Way 2 using SortingLab.jl

function sorttwo_group_reduce(f1, t1)
last_f = f1[1]
cnt = 1
for f in f1
if !isequal(last_f, f)
cnt += 1
last_f = f
end
end

farr = Vector{eltype(f1)}(undef, cnt)
target_sum = Vector{Int}(undef, cnt)

farr[1] = f1[1]
target_sum[1] = 0

i = 1
last_f = f1[1]

for (f, t) in zip(f1, t1)
    if isequal(last_f, f)
        @inbounds target_sum[i] += t
    else
        last_f = f
        i += 1
        @inbounds farr[i] = f
        @inbounds target_sum[i] = t
    end
end

farr, target_sum

end

@time farr, target_sum = sorttwo_group_reduce(feature, target)

isequal(df_done.feature, farr)
isequal(df_done.target_sum, target_sum)

function foldl_groupreduce(feature, target)
zft = zip(feature, target)

f_fold, t_fold = foldl((u, x) -> begin
    last_f = last(u[1])
    target_sum = last(u[2])

    f = x[1]
    t = x[2]

    if isequal(f, last_f)
        u[2][end] += t
    else
        push!(u[1], f)
        push!(u[2], t)
    end
    u
end, zft;
init = (feature[1:1], Int[0]))

end

f_fold, t_fold = foldl_groupreduce(feature, target)

isequal(df_done.feature, f_fold)
isequal(df_done.target_sum, t_fold)

using BenchmarkTools

benchmark_df = @benchmark dataframe_group_reduce($df)
benchmark_sortinglab = @benchmark sorttwo_group_reduce($feature, $target)
benchmark_foldl = @benchmark foldl_groupreduce($feature, $target)

using Plots

plot(
[“DataFrames.jl groupby”, “Hand-rolled”, “foldl”],
[mean(benchmark_df.times), mean(benchmark_sortinglab.times), mean(benchmark_foldl.times)];
seriestype = :bar,
title = “Reduce Group By sorted vector”,
label = “mean Timings”
)

savefig(“ok.png”)

</details>

xiaodai · August 20, 2020, 4:30am

In case anyone mentions indextables.jl and juliadb.jl, the api doesn’t seem to work for me

using IndexedTables

t = table(df)

groupreduce(+, t, :feature) #throws error.

tkf · August 20, 2020, 4:43am

Yeah, unfortunately there is no out-of-the-box way for doing this at the moment.

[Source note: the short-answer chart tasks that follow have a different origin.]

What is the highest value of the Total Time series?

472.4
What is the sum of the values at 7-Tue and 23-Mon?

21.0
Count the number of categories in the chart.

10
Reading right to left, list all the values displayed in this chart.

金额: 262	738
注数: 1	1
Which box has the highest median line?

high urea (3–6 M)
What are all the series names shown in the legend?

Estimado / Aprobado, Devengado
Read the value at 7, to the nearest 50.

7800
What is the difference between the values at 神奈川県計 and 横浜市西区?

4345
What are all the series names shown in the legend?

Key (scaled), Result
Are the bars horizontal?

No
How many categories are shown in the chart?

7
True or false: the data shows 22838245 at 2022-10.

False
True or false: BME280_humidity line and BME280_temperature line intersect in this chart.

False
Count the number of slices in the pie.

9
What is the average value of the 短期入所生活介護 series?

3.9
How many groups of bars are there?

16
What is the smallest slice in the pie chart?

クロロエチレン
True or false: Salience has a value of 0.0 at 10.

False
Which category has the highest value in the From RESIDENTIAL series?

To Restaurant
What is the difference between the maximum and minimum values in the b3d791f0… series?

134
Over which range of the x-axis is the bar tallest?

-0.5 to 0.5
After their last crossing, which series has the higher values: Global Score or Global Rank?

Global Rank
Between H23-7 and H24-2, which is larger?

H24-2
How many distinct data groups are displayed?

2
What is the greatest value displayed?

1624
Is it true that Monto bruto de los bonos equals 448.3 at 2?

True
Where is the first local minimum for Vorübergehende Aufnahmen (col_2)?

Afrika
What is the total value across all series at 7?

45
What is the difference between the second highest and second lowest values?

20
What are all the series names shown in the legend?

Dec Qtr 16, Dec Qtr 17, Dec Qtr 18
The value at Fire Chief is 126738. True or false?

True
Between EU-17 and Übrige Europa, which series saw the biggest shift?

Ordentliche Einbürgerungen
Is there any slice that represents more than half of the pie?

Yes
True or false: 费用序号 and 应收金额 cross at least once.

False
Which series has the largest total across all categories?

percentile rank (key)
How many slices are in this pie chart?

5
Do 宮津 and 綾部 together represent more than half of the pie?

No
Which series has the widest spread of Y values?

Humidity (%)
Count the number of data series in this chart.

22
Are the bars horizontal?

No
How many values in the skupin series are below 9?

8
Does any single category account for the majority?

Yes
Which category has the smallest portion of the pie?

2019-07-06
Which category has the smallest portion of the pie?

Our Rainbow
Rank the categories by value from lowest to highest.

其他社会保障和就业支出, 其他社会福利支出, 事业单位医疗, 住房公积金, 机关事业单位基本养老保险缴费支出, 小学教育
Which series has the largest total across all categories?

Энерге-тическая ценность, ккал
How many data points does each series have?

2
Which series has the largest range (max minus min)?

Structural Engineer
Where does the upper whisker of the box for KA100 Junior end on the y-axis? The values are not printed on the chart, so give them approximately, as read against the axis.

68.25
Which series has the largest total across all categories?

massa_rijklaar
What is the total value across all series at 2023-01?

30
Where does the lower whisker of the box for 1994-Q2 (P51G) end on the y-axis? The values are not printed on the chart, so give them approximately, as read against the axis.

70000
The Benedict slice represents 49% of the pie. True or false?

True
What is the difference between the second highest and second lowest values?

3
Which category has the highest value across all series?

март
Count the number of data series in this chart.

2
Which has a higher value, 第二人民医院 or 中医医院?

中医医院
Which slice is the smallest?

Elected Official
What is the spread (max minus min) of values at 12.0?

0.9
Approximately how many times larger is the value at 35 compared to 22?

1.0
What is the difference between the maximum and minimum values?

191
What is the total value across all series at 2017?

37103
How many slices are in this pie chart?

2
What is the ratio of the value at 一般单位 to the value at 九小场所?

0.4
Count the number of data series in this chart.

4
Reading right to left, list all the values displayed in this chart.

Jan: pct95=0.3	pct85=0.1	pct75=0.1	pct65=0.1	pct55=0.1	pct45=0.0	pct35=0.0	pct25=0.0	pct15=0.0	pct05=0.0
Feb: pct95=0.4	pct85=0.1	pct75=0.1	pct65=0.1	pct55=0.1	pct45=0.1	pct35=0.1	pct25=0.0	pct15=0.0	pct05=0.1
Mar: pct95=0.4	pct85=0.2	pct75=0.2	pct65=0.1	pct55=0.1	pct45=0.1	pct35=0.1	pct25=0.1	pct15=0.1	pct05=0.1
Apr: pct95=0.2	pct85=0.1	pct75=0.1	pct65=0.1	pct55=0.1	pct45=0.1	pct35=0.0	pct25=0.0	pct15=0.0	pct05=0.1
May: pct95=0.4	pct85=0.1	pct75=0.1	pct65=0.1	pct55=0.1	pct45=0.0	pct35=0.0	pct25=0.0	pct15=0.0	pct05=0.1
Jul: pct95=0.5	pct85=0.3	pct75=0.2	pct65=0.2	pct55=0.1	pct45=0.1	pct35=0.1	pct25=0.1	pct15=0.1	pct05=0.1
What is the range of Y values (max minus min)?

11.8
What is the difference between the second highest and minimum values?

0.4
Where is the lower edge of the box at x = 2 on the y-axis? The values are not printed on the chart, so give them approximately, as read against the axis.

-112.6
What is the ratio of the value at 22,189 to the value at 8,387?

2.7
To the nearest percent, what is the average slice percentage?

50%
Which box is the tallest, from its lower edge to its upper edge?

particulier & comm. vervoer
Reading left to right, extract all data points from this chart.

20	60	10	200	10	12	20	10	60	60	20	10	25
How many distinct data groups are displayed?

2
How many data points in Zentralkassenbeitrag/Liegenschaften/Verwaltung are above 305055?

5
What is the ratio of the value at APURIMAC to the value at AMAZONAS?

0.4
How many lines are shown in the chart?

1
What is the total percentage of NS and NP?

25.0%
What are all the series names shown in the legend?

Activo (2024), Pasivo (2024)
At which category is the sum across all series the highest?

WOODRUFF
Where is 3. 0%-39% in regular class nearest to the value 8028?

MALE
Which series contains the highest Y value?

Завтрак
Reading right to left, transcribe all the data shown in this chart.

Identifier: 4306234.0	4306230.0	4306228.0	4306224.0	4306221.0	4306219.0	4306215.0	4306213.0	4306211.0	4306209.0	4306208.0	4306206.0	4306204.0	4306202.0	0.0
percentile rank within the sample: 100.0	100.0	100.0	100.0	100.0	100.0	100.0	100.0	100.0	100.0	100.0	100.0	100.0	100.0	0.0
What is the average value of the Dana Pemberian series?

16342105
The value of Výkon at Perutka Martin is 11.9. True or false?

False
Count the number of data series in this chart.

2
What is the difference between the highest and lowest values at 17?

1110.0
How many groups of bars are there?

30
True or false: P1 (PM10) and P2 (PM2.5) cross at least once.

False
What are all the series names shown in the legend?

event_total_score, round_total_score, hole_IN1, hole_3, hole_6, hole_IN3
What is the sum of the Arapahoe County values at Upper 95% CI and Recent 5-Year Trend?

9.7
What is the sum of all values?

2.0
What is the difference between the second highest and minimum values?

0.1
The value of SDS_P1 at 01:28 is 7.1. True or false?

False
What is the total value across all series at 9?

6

I know how to do this and have been wanting to implement this for a while but I coudln’t find time to actually do this… Basically, you’d need to write a special ~~reducing~~ fold function (or a transducer) for “partition-by” operation using a similar strategy as explained in the parallel word counting example.

xiaodai · August 20, 2020, 4:44am

BTW would Floops.jl help?

tkf · August 20, 2020, 4:48am

FLoops.jl by itself does not help. This is because FLoops.jl is “just a sugar” in the sense there is nothing you can’t do without it. Also, group-reduce is somewhat tricky to expose via for loop syntax since it is essentially a nested loop. I think it’s possible and beneficial since there are other patterns like this (joins and mapreduce with dims).

xiaodai · August 20, 2020, 6:36am

Do I need a SortedPartionBy?

tkf · August 20, 2020, 7:59am

The problem is more that the split boundaries and the group boundaries do not necessarily match (rather than the strict sorted property). So, we need to track the unfinished “head”, “body” and “tail” states separately as in the Segment state of the parallel word splitting.

I guess my comment is rather cryptic. It’s probably easier if I just implement it and explain it with the code. If you want this feature, feel free to open an issue in Transducers.jl repository.